> [WHAT TO WORK ON] Can you duplicate, word for word, the part of the passage on Argentina's junta that opens with the words containing "The lucky ones" and closes with "by hostile eyes."?

> [SUPPLIED PASSAGE]
The junta was strategic in its approach. Portray the community defending its rights to be terrorists. Make sure ‘reasonable people’ think them a threat. Isolate, shame and destroy them. In other words, the ABCs of political manipulation. Techniques that have worked throughout the decades, reincarnated in various ways, often so subtle in their implementation that they’re hard to detect - until people begin to die.
Eventually, these dangerously free-thinking individuals of Argentina were snatched off the street in broad daylight and bundled into the back of a car by men in plain clothes. The many, many people who witnessed this all shared a simple explanation: “They must have done something”. But did they believe that? Or were they fearful? Apathetic? Perhaps this eased a relentless discomfort of conscience, which, like a stool with a definite imbalance between right and left - never quite sits comfortably. And how many of us would have the cojonas to respond any differently?
Between 1976 and 1983, 30,000 Argentinians completely ‘Disappeared’. A convenient ending for the authorities who did not have to investigate the ‘hypothetical death’ of those who had simply vanished without trace.
You might assume those captured by what came to be known as ‘The Death Squad’ were killed immediately. That, however, would have been too humane. The regime’s plan was more sinister than simply removing the nuisance of opposition. They wanted to ridicule and demonise the ideology of their opponents - who were the bad guys, right? They had to control the spread of such ‘dangerous’ thought. Create fear of capture. Switch off the lights of accountability. The violence therefore, had to be as psychologically destructive as it was physical.
Those captured were taken to secret torture camps, kept for indefinite periods of time in dark, windowless rooms with a bag over their heads so they had no concept of time and no notion of when their inevitable end was coming. They were chained to coffin sized compartments called ‘Kennels’ and forced to excrete into communal buckets as part of the dehumanising process. They were tortured and interrogated. Pushed to reveal information about their counterparts and friends.
The lucky ones were put to work. Forced to toil against their cause, writing propaganda for the press or translating documents in a workspace called the fishbowl, where they were constantly watched by hostile eyes.
Gradually, rumours of the torture leaked out from holding camps like a slow seepage of poison, contaminating the minds of ‘the free’ with fear of engagement in politics. Job done.

> [DATA SHOWN]
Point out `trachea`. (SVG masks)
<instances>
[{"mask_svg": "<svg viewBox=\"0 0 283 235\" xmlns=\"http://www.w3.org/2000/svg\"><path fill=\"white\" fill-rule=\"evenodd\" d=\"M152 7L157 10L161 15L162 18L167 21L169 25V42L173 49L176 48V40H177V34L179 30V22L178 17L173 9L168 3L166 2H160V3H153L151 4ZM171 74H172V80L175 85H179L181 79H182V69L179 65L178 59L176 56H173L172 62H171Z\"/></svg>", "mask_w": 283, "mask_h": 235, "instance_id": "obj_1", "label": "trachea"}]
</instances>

> [ANSWER TO THE EXERCISE]
The lucky ones were put to work. Forced to toil against their cause, writing propaganda for the press or translating documents in a workspace called the fishbowl, where they were constantly watched by hostile eyes.